Yet here, Laertes! Aboard, aboard for shame!
The wind sits in the shoulder of your sail,
And you are stay’d for.
There … my blessing with thee!
And these few precepts in thy memory Look thou character.
Give thy thoughts no tongue, Nor any unproportion’d thought his act.
Be thou familiar, but by no means vulgar. Those friends thou hast,
and their adoption tried, Grapple them to thy soul with hoops of steel;
But do not dull thy palm with entertainment Of each new-hatch’d, unfledg’d comrade. Beware Of entrance to a quarrel but, being in, Bear’t that th’ opposed may beware of thee.
Give every man thy ear, but few thy voice; Take each man’s censure, but reserve thy judgement. Costly thy habit as thy purse can buy, But not express’d in fancy; rich, not gaudy;
For the apparel oft proclaims the man; And they in France of the best rank and station Are of a most select and generous chief in that. Neither a borrower, nor a lender be;
For loan oft loses both itself and friend, And borrowing dulls the edge of husbandry. This above all: to thine own self be true, And it must follow, as the night the day,
Thou canst not then be false to any man. Farewell; my blessing season this in thee!
– William Shakespeare (Hamlet)
Yikes, I actually cringe when I think of Hamlet. I really stuggled with the reading in high school. Sadly as much work as I did on reading the play I don’t recall a lot about it-retention-not my thing.

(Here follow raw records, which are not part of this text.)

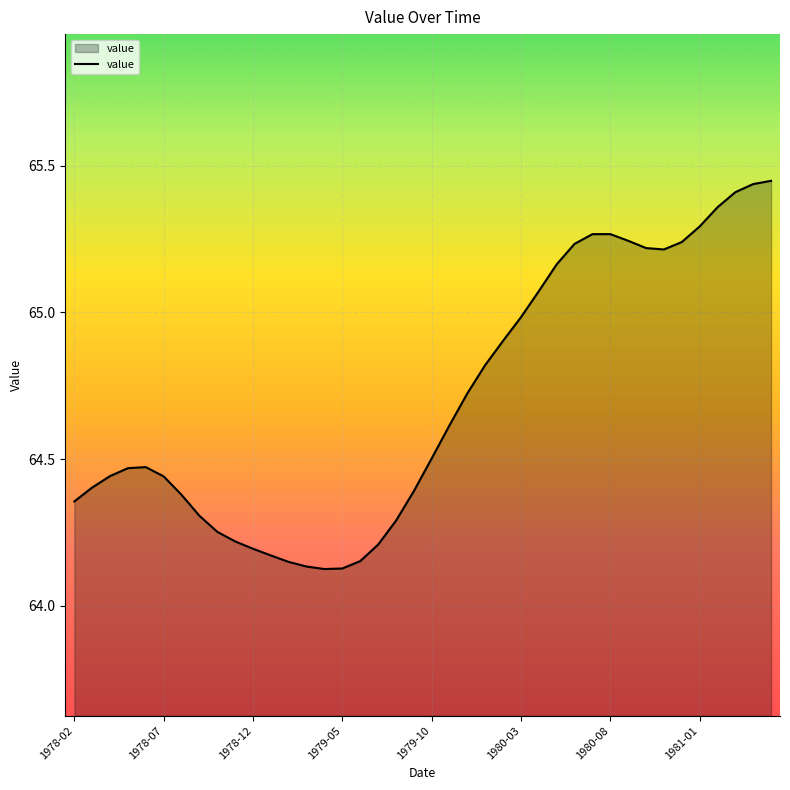

How many lines are shown in the chart?

1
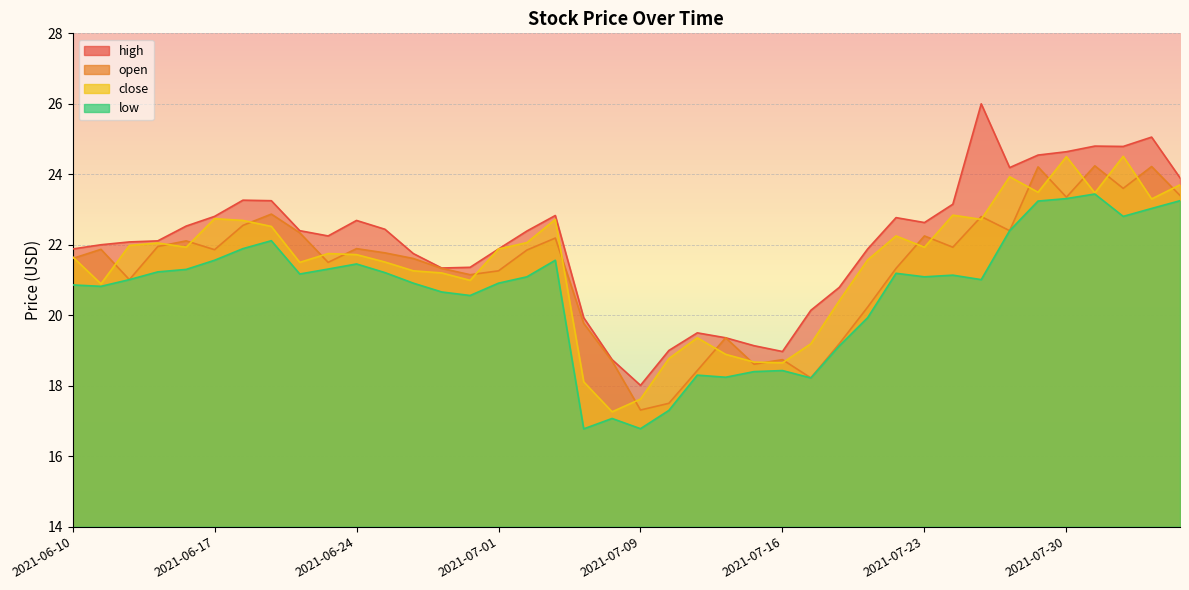

What is the smallest value displayed?

16.8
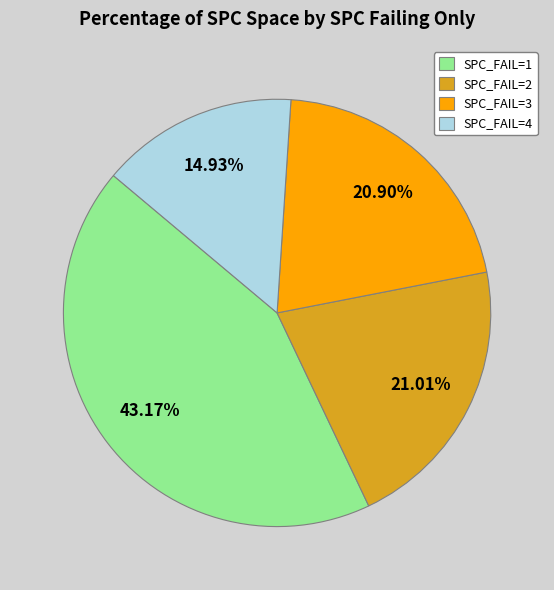

Which category has the biggest portion of the pie?

SPC_FAIL=1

I just thought since I chose it for the title of my blog I’d finally write the reason why I chose it. To me that one particular line is about not fooling yourself (at the very minimum) about who you really are. I believe in just being yourself-let it all hang out-if somebody doesn’t like it they can walk as far as I am concerned. I honestly believe that people who try to fool others are transparent- most times we all can see right through them. So why not be true to yourself and everyone around you-why not reveal your true thoughts (of coarse there still are SOME things better left unsaid) and self?
i love this. and it’s one of the few french phrases i remember: honi soit qui mal y pense. that and chacun a son gout. really what more do you need? well, i guess i’d add illegitimati non carborundum, but that’s not TECHNICALLY french. teehee.
I thought “honi soit qui mal y pense” meant “evil be to him who evil thinks?” A cool French phrase either way! LOL.